Klebsiella pneumoniae carbapenemase (KPC)-producing K. pneumoniae (KPC-Kp) has emerged globally over the last decade as a major nosocomial pathogen that threatens patient care. These highly resistant bacteria are mostly associated with a single Kp clonal group, CG258, but the reasons for its host and hospital adaptation remain largely unknown.We analyzed the in vivo evolution of a colistin-resistant KPC-Kp CG258 strain that contaminated a patient following an endoscopy and was responsible for a fatal bacteremia 4.5 years later. Whole-genome sequencing was performed on 17 KPC-Kp isolates from this patient; single-nucleotide polymorphisms were analyzed and their implication in antimicrobial resistance and bacterial host adaptation investigated.The patient KPC-Kp strain diversified over 4.5 years at a rate of 7.5 substitutions per genome per year, resulting in broad phenotypic modifications.
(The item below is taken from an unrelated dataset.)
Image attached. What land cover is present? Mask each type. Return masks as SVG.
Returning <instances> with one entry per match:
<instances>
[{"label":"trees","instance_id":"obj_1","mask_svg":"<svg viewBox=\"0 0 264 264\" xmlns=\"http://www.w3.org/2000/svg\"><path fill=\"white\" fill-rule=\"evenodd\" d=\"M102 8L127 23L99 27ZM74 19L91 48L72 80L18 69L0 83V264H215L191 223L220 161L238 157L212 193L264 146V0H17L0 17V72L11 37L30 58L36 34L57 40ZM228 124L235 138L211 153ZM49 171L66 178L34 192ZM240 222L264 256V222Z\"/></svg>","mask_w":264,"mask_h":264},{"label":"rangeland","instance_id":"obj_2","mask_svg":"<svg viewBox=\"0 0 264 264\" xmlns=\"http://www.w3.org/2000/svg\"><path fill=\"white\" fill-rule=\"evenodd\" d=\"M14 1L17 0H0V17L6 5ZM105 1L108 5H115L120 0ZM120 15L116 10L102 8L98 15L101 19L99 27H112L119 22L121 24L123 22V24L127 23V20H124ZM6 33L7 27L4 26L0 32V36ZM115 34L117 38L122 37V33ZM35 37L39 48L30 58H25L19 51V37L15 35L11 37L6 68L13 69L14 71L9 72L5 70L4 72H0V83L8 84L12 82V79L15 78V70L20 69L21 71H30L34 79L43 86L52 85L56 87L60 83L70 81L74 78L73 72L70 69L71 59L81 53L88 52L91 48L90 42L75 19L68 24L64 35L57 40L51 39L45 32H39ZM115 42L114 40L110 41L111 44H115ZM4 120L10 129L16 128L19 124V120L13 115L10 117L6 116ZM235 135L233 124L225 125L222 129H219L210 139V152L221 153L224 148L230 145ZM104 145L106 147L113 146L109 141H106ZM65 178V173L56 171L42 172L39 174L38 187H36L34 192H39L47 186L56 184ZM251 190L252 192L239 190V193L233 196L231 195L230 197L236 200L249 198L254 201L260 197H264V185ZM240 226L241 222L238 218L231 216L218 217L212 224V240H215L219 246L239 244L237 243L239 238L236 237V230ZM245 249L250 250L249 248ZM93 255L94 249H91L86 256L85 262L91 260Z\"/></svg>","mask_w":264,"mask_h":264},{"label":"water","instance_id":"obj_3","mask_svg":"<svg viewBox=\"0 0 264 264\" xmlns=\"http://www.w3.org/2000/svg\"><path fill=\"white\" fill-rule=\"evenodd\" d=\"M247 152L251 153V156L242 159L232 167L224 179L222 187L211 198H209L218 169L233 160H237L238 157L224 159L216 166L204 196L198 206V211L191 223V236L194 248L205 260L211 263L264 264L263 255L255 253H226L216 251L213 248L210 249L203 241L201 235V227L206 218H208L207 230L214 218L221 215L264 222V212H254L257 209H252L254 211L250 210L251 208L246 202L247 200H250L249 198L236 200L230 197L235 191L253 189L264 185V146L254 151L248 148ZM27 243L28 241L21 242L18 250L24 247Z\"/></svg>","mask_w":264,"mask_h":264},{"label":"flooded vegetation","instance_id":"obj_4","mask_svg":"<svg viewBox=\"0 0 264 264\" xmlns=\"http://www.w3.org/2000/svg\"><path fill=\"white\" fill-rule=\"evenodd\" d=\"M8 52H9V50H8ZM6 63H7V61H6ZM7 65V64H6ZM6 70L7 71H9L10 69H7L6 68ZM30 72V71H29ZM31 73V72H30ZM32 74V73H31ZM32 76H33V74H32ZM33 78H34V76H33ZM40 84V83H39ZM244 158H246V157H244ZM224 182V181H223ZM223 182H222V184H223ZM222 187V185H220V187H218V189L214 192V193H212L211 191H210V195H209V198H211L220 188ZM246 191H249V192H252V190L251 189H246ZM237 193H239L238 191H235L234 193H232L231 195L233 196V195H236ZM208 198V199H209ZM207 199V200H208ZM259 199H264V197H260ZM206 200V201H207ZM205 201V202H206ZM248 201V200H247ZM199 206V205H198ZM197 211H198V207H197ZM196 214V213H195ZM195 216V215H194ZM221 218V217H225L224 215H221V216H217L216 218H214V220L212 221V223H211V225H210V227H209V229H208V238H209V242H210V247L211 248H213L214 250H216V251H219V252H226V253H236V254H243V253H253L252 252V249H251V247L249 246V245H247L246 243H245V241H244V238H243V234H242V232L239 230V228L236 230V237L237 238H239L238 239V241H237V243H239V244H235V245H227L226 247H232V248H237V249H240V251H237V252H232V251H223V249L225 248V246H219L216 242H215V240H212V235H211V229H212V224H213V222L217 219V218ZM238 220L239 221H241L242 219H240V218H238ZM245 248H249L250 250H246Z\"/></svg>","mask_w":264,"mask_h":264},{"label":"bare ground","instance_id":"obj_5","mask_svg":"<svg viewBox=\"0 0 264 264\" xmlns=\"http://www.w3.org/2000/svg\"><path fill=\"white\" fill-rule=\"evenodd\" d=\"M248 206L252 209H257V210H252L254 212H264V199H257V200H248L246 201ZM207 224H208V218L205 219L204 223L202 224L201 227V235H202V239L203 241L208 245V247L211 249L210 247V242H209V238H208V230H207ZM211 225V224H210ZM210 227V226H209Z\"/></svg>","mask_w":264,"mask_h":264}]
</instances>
After 2 years of carriage, all isolates restored susceptibility to colistin. Higher expression of the fimbriae conferred the ability to produce more biofilm, and the isolate responsible for a bacteremia grew in human serum. The convergent mutations occurring in specific pathways, such as the respiratory chain and the cell envelope, revealed a complex long-term adaptation of KPC-Kp.Broad genomic and phenotypic diversification and the parallel selection of pathoadaptive mutations might contribute to long-term carriage and virulence of KPC-Kp CG258 strains and to the dissemination of this clone.